▸ WHAT TO PRODUCE:
Among the lines below, take the one holding "index tip: (84, 79)", the one holding "thumb mcp: (149, 90)", and all lines between them. Set them down exactly.

▸ DATASET RECORDS:

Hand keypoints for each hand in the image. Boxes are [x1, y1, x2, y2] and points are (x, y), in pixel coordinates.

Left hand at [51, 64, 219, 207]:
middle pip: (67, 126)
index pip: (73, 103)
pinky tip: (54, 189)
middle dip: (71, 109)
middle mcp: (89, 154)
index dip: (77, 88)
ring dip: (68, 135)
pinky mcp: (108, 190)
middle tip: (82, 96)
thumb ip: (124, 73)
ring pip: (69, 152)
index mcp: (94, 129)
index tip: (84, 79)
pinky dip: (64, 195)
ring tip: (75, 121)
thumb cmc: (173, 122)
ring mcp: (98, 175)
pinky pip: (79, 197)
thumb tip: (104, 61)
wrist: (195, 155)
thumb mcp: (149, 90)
---
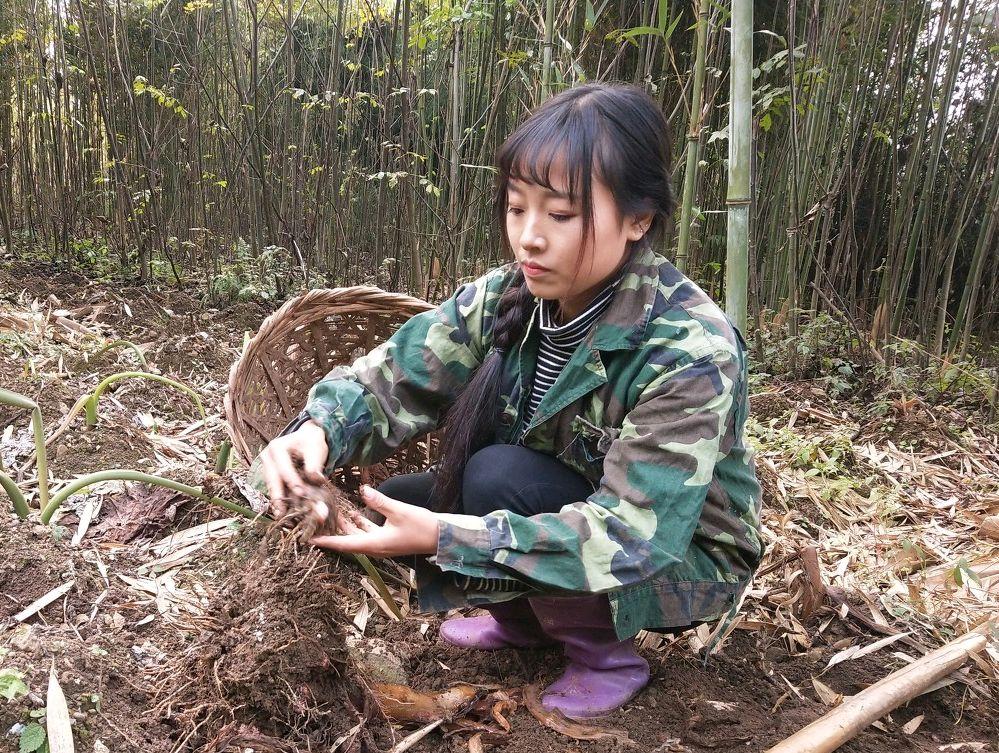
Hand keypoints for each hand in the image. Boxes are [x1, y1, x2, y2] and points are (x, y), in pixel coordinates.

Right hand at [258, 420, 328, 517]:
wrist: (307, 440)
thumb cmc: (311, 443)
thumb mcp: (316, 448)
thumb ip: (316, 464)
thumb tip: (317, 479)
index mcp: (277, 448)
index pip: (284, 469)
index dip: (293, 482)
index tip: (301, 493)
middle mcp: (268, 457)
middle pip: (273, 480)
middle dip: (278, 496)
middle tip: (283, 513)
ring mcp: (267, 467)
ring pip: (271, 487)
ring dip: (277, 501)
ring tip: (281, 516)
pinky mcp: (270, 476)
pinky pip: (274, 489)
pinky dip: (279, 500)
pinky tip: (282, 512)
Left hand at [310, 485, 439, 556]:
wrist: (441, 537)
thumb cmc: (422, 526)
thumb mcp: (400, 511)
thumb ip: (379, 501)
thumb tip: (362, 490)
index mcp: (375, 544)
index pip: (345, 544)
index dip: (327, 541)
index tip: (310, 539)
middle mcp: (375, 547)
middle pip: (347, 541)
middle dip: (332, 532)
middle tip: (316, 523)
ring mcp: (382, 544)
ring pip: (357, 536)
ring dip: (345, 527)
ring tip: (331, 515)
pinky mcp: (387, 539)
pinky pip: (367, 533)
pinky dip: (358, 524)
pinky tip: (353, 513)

▸ OUTPUT FOR THIS EXERCISE:
index tip: (84, 79)
pinky dip: (64, 195)
ring tip: (75, 121)
thumb cmc: (173, 122)
ring mcp: (98, 175)
pinky pip: (79, 197)
thumb tip: (104, 61)
wrist: (195, 155)
thumb mcp: (149, 90)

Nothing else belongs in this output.